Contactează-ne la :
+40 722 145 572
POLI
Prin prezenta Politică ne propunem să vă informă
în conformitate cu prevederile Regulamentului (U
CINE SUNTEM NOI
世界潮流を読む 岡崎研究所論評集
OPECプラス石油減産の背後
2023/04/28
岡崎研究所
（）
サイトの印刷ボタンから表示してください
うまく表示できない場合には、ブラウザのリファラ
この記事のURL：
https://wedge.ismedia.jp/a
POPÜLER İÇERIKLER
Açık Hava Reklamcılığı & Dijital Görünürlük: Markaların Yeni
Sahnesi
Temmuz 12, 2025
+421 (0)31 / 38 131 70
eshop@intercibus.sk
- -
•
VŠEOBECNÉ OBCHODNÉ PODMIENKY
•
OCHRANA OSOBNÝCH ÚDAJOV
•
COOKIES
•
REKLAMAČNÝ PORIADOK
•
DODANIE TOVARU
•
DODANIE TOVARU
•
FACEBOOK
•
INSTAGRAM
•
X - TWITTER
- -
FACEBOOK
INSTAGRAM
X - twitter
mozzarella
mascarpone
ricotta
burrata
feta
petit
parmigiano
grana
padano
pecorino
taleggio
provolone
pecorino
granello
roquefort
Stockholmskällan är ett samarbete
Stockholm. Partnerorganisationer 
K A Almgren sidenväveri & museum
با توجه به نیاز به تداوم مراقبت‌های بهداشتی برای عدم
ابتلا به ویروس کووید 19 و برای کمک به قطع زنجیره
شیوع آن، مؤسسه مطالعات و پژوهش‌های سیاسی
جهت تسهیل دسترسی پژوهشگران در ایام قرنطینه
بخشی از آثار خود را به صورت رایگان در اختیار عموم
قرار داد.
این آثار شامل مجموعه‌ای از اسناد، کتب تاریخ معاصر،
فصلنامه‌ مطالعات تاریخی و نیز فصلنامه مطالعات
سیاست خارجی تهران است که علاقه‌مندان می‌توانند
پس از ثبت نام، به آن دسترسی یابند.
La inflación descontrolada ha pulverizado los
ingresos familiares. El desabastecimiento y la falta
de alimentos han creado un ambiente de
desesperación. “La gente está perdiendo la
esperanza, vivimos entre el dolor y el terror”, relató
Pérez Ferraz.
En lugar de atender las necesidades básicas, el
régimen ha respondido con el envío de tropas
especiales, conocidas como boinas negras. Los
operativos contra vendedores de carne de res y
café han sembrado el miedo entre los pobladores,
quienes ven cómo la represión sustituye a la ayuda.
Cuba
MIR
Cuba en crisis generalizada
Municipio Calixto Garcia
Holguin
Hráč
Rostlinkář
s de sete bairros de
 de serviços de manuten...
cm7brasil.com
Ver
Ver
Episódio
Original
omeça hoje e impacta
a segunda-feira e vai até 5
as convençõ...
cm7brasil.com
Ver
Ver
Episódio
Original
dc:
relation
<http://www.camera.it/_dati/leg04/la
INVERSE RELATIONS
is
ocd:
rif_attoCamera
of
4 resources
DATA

○ ○ ○ ○

*WHAT THE EXERCISE ASKS*. Find every line in the rows above that contains the string "برای", and copy each of those lines in full.

*ANSWER BOX*.
با توجه به نیاز به تداوم مراقبت‌های بهداشتی برای عدم
ابتلا به ویروس کووید 19 و برای کمک به قطع زنجیره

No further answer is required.